Оттепель – говорю я себе – возрождение природы; оттепель же – обнажение всех навозных куч.
Оттепель – с гор ручьи бегут; бегут, по выражению народному, чисто, непорочно; оттепель же – стекаются с задних дворов все нечистоты, все гнусности, которые скрывала зима.
Оттепель – воздух наполнен благоуханьем весны, ароматами всех злаков земных, весело восстающих к жизни от полугодового оцепенения; оттепель же – все миазмы, все гнилые испаренья, поднимающиеся от помойных ям… И все это и миазмы, и благоухания – все это стремится вверх к одному и тому же небу!
Оттепель – полное томительной неги пение соловья, задумчивый свист иволги, пробуждение всех звуков, которыми наполняется божий мир, как будто ищет и рвется природа вся в звуках излиться после долгого насильственного молчания; оттепель же – карканье вороны, наравне с соловьем радующейся теплу.
Оттепель – пробуждение в самом человеке всех сладких тревог его сердца, всех лучших его побуждений; оттепель же – возбуждение всех животных его инстинктов.
Ведь это, батюшка, почти стихи выходят!
Вы скажете, что меня занимают пустые вопросы, но объясните мне на милость: вы-то, вы-то решением каких мировых задач занимаетесь? Я, по крайней мере, изощряю свои диалектические способности, у меня, следовательно, есть самостоятельная деятельность; ну, а вы что? Строчите бумаги, ездите по губернии, ловите блох, но как вы там ни разглагольствуйте о разных высших взглядах, а все это делается у вас без всякого участия мысли, машинально, совершенно независимо от ваших убеждений. Для вас это ли делать, в карты ли играть – все одно! Ну, не во сто ли, не в тысячу ли крат моя участь завиднее вашей, а моя деятельность полезнее вашей? Я, по крайней мере, хожу, гляжу в окно, умиляюсь, размышляю. В недавнее время вот точно таким же образом я разрешал вопрос о том, что было бы, если б вместо болота, которое тянется, как вам известно, сзади моей усадьбы, вдруг очутился зеленый луг, покрытый душистыми и сочными травами?.. И вышли соображения довольно оригинальные и даже, можно сказать, философические…

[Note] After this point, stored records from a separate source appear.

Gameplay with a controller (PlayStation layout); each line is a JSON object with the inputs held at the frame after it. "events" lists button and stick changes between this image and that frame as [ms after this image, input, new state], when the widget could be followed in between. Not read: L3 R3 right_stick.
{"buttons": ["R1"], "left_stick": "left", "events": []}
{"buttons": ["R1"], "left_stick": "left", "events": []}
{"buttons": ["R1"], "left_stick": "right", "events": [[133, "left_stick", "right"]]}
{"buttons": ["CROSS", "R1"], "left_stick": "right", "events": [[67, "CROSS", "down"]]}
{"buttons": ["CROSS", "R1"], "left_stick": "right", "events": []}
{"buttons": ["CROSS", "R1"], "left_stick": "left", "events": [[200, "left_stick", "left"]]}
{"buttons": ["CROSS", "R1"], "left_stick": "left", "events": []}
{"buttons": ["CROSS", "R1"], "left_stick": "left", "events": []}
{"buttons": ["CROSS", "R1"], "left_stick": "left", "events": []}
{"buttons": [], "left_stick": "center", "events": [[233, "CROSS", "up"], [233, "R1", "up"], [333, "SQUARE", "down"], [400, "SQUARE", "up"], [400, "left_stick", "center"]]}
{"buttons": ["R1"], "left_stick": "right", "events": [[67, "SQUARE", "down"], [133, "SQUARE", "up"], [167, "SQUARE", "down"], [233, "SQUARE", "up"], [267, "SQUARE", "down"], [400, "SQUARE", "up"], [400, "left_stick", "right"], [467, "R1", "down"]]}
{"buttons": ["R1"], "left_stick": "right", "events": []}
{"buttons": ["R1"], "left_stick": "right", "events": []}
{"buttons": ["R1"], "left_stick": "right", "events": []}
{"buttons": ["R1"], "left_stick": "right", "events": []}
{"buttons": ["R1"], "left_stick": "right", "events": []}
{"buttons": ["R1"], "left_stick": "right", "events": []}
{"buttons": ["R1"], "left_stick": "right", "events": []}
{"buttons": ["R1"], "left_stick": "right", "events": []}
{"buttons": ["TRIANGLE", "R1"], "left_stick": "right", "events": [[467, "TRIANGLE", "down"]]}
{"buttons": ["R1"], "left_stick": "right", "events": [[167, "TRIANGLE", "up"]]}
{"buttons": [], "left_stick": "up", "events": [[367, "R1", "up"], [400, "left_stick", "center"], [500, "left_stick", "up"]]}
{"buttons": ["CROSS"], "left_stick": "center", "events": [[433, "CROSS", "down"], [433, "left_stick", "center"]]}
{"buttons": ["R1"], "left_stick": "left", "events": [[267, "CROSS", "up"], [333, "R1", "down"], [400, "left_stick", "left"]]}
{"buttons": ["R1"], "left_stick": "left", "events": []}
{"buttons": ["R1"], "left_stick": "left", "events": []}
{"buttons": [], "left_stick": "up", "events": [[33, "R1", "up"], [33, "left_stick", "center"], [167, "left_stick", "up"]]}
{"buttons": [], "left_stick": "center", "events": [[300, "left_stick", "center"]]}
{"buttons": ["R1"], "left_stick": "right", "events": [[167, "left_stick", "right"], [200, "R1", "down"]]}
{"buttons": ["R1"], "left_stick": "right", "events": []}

– Любопытно было бы знать их.
– Теперь не время, а впоследствии я не отказываюсь объяснить их вам… В настоящее время я хотел вам доказать только ту истину, что, несмотря на мою кажущуюся леность и беспечность, я работаю отнюдь не менее, нежели вы, люди практические, и если результаты моих невинных работ незаметны, то и ваши усилия не приносят плодов более обильных. Хотите водки?
– Пожалуй.
– Эй, Павлуша! Отчего ты водку не подаешь? Разве не видишь, чиновник наехал? Павлуша засмеялся.
– Чему ты смеешься?
– Да разве они чиновники?
– Ты неразвит еще, Павлуша! Ты думаешь, что чиновник непременно должен быть дикобраз… Вы его извините!
Павлуша вышел.
– А странный народ эти чиновники! – продолжал он, снова обращаясь ко мне, – намедни приехал ко мне наш исправник. Стал я с ним говорить… вот как с вами. Слушал он меня, слушал, и все не отвечает ни слова. Подали водки; он выпил; закусил и опять выпил, и вдруг его озарило наитие: "Какой, говорит, вы умный человек, Владимир Константиныч! отчего бы вам не служить?" Вот и вы, как выпьете, может быть, тот же вопрос сделаете.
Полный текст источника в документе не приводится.